I studied how the water temperature affects water clarity, and how the wind affects the water temperature. I hypothesized that the wind speed and direction determine the gradient and temperatures of the thermocline (the temperature gradient through a water column). I then hypothesized that the colder the thermocline (on average), the higher the water clarity due to the decreased light and warmth in the colder water, which will cause the colder water to have less algae growth.
Study sites were chosen based on their varying degrees of exposure to wind and water exchange, and water clarity, water temperature, and phosphorus readings were taken every other day. Weather factors (wind direction, wind speed, air temperature) were measured twice a day.

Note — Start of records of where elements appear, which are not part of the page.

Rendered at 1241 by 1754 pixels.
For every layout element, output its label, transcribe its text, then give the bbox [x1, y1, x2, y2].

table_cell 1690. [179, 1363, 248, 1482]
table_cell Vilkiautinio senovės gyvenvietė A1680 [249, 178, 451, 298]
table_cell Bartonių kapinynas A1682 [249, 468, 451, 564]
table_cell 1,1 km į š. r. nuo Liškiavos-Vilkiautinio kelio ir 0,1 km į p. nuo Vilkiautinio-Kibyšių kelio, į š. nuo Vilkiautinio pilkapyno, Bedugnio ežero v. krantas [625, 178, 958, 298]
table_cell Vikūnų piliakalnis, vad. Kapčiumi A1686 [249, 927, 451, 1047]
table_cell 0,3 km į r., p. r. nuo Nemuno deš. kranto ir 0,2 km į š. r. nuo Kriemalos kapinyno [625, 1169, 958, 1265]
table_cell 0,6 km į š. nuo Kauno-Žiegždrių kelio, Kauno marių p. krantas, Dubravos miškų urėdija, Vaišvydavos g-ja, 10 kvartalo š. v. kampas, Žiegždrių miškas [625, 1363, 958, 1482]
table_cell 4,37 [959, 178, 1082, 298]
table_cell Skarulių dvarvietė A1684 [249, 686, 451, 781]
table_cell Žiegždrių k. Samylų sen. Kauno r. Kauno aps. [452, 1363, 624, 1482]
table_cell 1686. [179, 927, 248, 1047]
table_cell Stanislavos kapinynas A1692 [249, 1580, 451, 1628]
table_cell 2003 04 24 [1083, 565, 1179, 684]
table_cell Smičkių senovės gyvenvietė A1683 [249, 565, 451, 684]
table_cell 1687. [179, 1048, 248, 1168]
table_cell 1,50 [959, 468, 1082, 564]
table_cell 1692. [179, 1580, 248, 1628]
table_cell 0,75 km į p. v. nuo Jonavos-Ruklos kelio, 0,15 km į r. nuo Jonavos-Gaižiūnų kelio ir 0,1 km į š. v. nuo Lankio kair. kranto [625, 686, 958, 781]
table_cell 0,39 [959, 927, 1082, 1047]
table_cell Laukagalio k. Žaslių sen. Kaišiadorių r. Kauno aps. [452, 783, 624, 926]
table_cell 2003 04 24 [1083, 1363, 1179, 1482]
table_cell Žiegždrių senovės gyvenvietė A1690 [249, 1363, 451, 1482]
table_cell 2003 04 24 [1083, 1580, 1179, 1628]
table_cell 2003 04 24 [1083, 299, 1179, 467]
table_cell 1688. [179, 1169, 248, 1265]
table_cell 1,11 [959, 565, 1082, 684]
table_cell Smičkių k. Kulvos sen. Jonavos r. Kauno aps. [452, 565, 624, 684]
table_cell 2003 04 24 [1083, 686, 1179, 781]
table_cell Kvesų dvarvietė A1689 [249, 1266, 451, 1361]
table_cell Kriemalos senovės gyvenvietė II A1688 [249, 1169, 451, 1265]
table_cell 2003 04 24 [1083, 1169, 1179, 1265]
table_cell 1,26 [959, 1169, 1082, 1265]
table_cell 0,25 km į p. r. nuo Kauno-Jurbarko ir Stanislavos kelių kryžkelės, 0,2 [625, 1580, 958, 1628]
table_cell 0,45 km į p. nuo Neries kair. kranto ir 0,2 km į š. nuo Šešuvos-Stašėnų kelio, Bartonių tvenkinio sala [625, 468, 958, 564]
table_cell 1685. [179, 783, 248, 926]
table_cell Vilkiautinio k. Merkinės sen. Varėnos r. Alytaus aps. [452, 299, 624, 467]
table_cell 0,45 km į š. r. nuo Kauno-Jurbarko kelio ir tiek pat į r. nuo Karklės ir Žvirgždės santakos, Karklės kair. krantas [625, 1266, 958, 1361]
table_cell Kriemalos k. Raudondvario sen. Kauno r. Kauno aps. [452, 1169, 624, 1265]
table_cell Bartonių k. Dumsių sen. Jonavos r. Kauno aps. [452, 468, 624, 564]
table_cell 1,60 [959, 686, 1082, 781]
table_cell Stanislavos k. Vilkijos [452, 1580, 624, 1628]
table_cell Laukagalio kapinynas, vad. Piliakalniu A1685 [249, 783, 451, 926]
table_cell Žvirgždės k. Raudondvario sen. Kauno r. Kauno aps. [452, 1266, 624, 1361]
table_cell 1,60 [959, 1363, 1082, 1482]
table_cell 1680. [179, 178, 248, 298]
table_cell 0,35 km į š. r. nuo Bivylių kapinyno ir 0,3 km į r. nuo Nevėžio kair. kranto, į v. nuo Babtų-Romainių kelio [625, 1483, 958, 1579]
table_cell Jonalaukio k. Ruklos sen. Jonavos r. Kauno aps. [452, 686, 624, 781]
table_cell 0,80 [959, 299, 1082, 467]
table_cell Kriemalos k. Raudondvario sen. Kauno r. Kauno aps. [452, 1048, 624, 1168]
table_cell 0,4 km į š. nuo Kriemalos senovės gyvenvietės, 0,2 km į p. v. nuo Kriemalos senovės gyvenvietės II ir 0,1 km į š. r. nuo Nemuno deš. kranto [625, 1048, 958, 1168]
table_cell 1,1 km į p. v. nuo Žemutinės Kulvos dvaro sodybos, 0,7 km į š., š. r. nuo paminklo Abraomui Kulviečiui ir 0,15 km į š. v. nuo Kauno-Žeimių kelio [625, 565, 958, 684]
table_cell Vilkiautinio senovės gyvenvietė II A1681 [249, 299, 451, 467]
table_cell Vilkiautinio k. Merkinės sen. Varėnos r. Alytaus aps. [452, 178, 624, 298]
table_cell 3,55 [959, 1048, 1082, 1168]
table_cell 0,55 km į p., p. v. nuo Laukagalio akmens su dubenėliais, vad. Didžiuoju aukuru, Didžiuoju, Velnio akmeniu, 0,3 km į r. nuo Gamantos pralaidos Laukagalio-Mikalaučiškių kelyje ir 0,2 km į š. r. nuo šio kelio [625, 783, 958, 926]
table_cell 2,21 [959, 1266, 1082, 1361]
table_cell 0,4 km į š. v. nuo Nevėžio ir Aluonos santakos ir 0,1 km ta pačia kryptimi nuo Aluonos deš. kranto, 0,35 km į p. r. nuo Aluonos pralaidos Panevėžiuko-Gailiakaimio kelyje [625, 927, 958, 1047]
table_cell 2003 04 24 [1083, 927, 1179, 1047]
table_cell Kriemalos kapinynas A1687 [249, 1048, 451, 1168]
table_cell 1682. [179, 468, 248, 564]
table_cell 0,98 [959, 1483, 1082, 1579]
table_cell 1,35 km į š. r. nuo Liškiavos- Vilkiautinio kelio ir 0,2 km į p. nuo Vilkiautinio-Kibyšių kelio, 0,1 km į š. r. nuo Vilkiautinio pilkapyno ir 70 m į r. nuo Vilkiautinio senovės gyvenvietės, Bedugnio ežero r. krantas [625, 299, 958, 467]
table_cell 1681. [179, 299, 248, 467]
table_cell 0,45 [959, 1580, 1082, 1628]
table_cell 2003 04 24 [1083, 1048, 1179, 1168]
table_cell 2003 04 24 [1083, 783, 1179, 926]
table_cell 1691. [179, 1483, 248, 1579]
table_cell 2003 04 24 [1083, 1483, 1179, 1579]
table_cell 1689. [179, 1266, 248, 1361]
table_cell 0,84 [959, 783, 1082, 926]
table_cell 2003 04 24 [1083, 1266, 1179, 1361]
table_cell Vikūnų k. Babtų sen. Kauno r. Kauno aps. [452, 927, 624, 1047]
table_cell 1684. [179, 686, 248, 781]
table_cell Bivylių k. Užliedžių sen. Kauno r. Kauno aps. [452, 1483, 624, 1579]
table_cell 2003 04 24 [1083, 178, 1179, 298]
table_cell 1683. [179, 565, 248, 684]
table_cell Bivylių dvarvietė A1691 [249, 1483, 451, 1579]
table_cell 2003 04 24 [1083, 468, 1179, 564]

I found that as the phosphorus levels increased, the clarity levels decreased. Since phosphorus is the growth rate limiting nutrient in freshwater ecosystems, the increased phosphorus probably increased algae growth, thus decreasing the water clarity. Because phosphorus only accounts for about 18% of the variation in water clarity, however, it is not the predominant factor in water clarity changes. The wind direction and speed appeared to drive the change in thermoclines. Once only strong winds (above 6 km/h) were observed, a correlation between wind direction and water clarity could be seen. Certain winds caused either warmer or cooler thermoclines, depending on the direction of the wind. The colder a thermocline was, on average, the higher the clarity in that area. Unlike in Vancouver, in my test areas the rainfall does not appear to decrease water clarity. These findings suggest that near my test sites, in Nares Inlet, there are very few pollutants on the land that can be washed into the lake.
Overall, I found that the most important factors in water clarity were wind direction and wind speed, since they determined the thermocline, which then affected the water clarity. I also found, however, that how the variables interact with each other accounts for some of the change in water clarity as well.